The goal of this volume has been to offer an account of how knowledge of multiple languages is represented and accessed during intrasentential CS, the use of two or more languages in the same sentence. In what may be considered a companion volume ( Myers-Scotton, 1993), I discuss how the knowledge of multiple languages is exploited for socio-pragmatic purposes; that is, I consider the socio-psychological motivations for CS. Here I summarize the structural-constraints model, the MLF model, the main subject of this volume. I go on to suggest some ways in which the socio-psychological motivations and community norms for CS intersect with structural constraints.
Crucial generalizations about structural constraints on CS can be captured by recognizing the interplay of two hierarchies.
1. One of the languages involved in CS plays a dominant role. This language is labelled the Matrix Language (ML), and its grammar sets the morphosyntactic frame for two of the three types of constituent contained in sentences showing intrasentential CS, ML + EL constituents (those showing morphemes from the two or more participating languages), and ML islands (constituents composed entirely of ML morphemes).

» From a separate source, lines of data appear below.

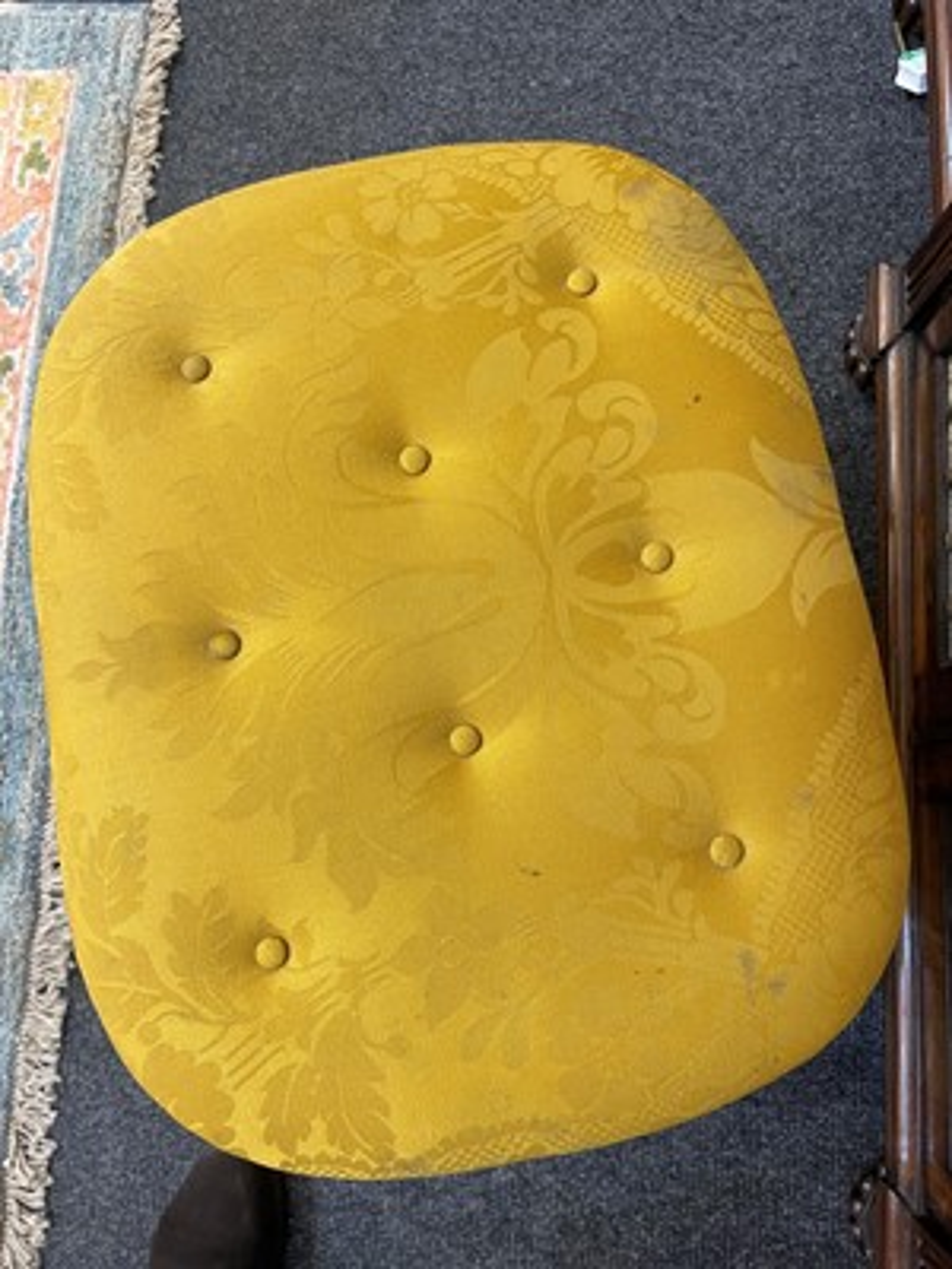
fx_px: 917
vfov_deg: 69.4
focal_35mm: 25
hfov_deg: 54.9
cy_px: 634
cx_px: 476
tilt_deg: -78.3
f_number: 1.6
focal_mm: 5.1
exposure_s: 1/50
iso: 125
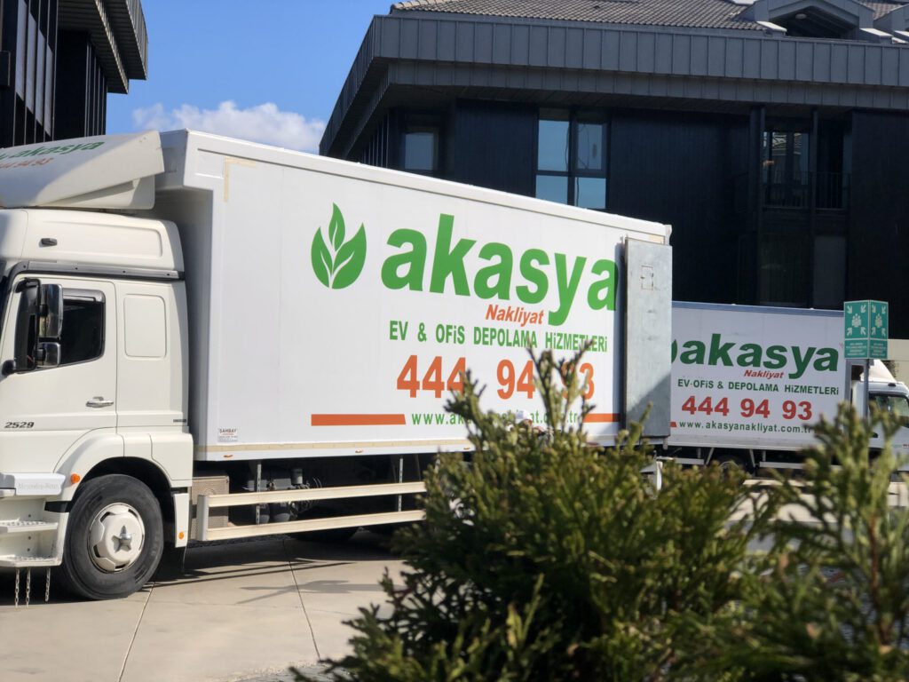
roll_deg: -2.4
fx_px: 1497
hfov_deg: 33.8
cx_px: 454
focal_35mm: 57
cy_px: 341
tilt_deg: -0.2
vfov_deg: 25.7
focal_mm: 6.6
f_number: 2.8
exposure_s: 1/906
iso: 20
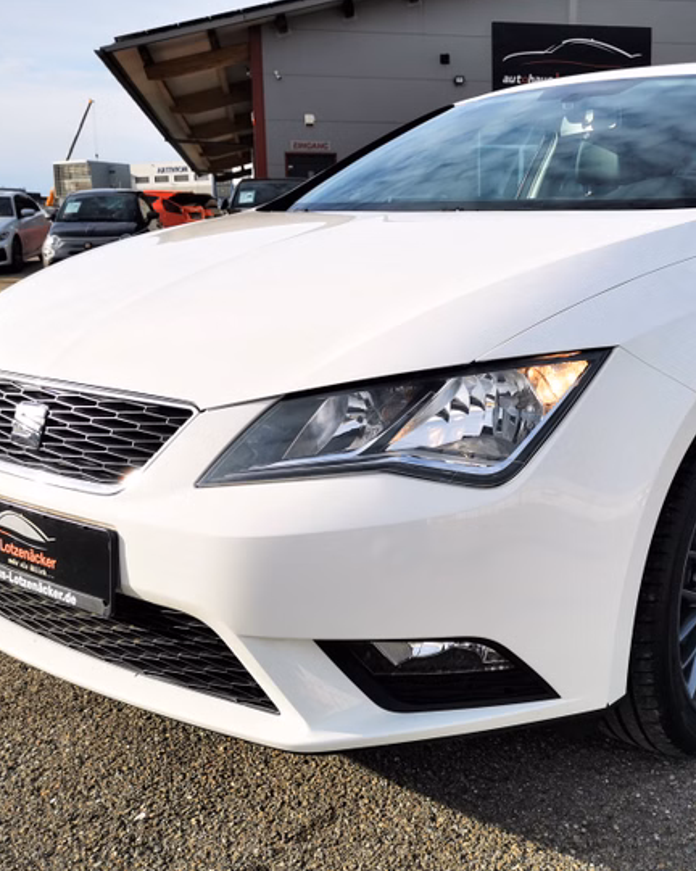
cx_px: 478
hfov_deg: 37.7
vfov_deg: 46.8
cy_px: 396
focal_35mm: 39
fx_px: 1005
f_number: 1.8
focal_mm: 5.58
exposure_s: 1/2101
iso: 50
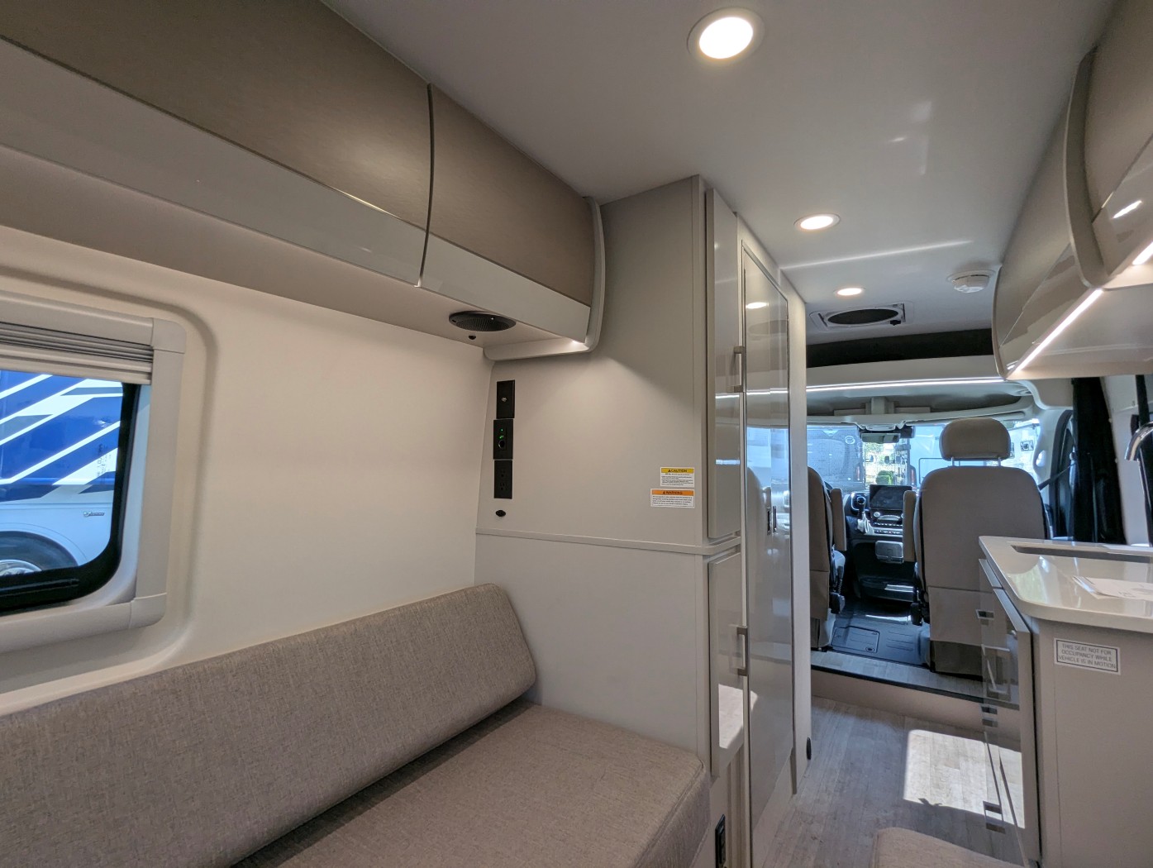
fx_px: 534
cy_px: 434
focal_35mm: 16
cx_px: 576
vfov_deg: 78.2
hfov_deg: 94.4
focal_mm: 2.35
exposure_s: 1/228
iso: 69
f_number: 2.2
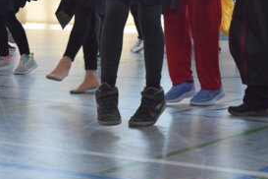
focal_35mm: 121
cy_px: 58
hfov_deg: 16.9
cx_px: 178
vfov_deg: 11.3
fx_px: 899
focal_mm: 55
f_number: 5.6
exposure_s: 1/1600
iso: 12800
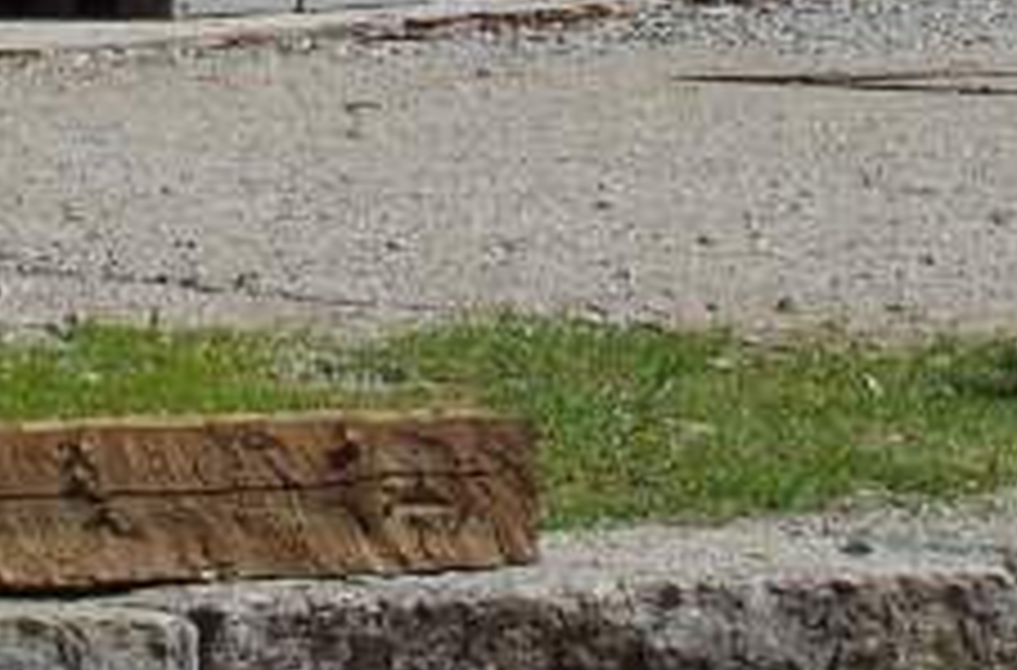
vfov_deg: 3.8
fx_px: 9966
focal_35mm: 354
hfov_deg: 5.8
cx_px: 126
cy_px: -1084
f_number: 13
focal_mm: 33
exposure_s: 1/160
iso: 100
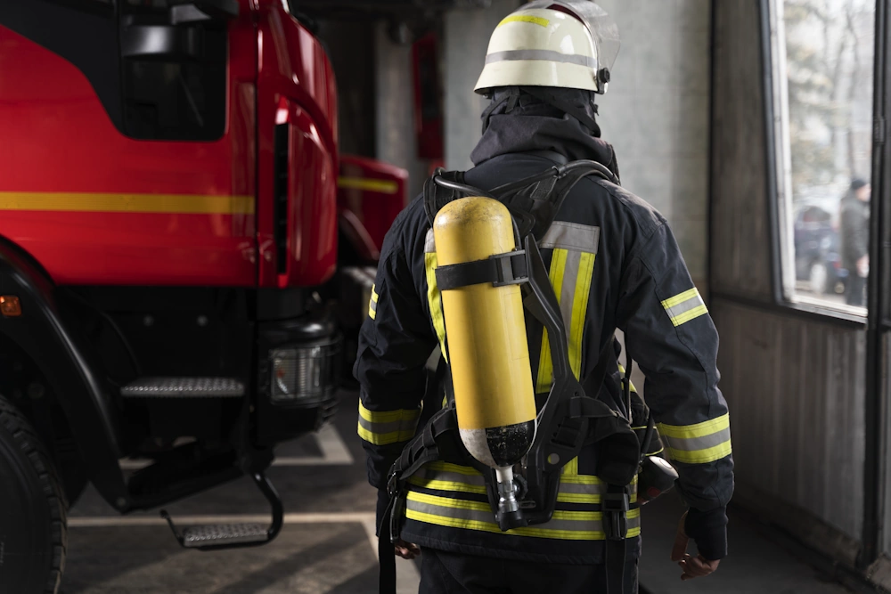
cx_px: 446
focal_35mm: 60
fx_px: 1485
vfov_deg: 22.6
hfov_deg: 33.4
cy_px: 297
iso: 100
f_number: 2.8
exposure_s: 1/200
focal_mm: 60
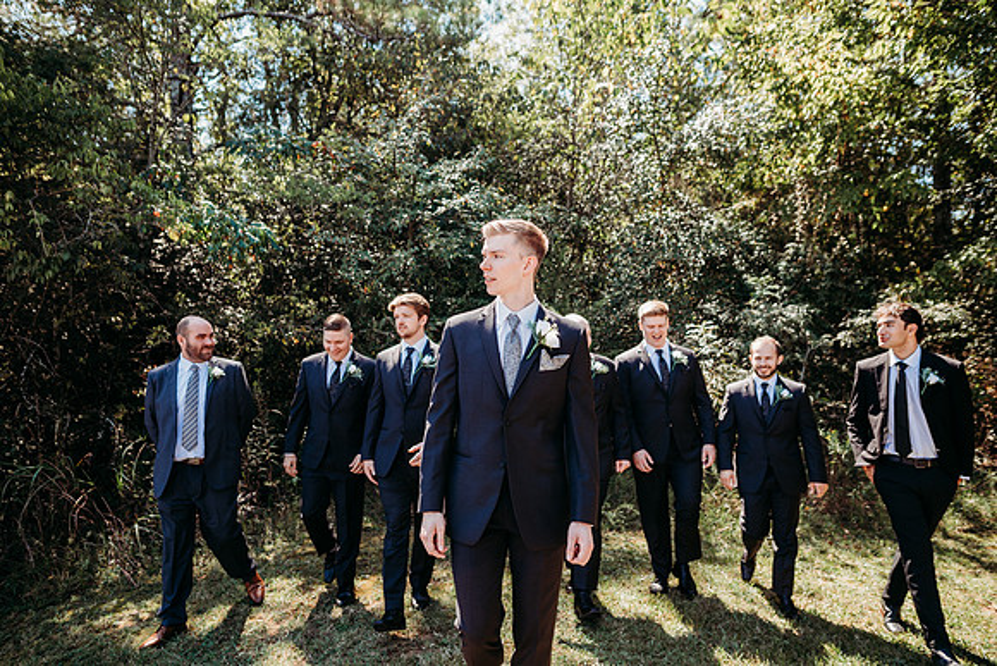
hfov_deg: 73.7
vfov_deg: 53.2
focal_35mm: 24
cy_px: 333
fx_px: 665
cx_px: 498
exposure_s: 1/400
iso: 100
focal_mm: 24
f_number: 2.8
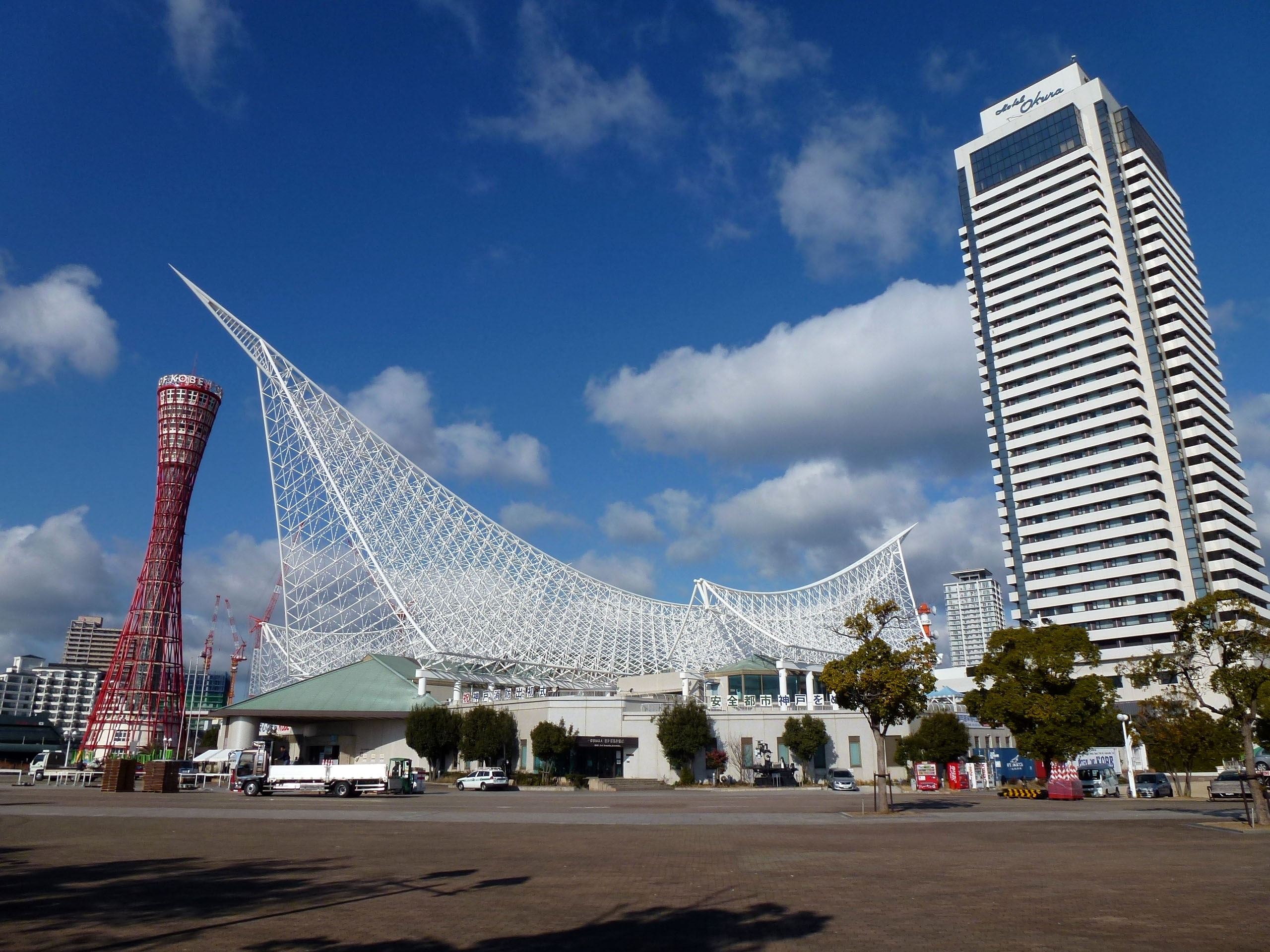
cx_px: 635
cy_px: 476
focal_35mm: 24
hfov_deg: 71.6
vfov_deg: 56.8
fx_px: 881
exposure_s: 1/1600
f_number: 4
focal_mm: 4.3
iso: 100
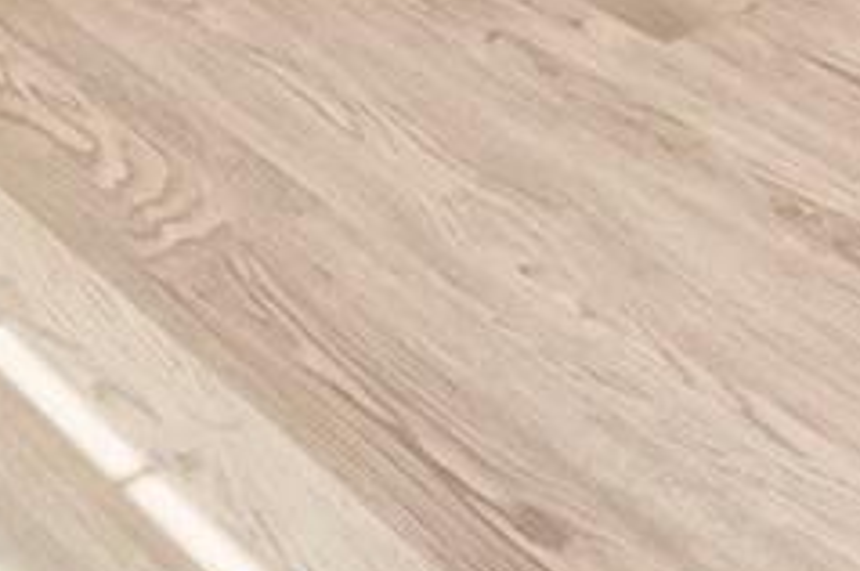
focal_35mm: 101
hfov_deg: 20.0
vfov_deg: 9.8
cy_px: -1211
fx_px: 2409
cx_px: 712
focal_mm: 10
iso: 800
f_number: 8
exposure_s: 1/50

The third type of constituent, the EL island, is produced when ML morphosyntactic procedures are inhibited and EL procedures are activated.
2. The major organizing device which the ML uses in setting the frame is the division between system and content morphemes. The way in which content and system morphemes are differentiated in the MLF model becomes a theoretical claim about some of the crucial distinguishing features of lexical categories in all natural languages. Recall that properties regarding quantification and thematic-role status are used to make this distinction. The model claims that the feature [Quantification], viewed from the perspective of a system of logic, is a property of all system morphemes, since they pick out individuals across variables.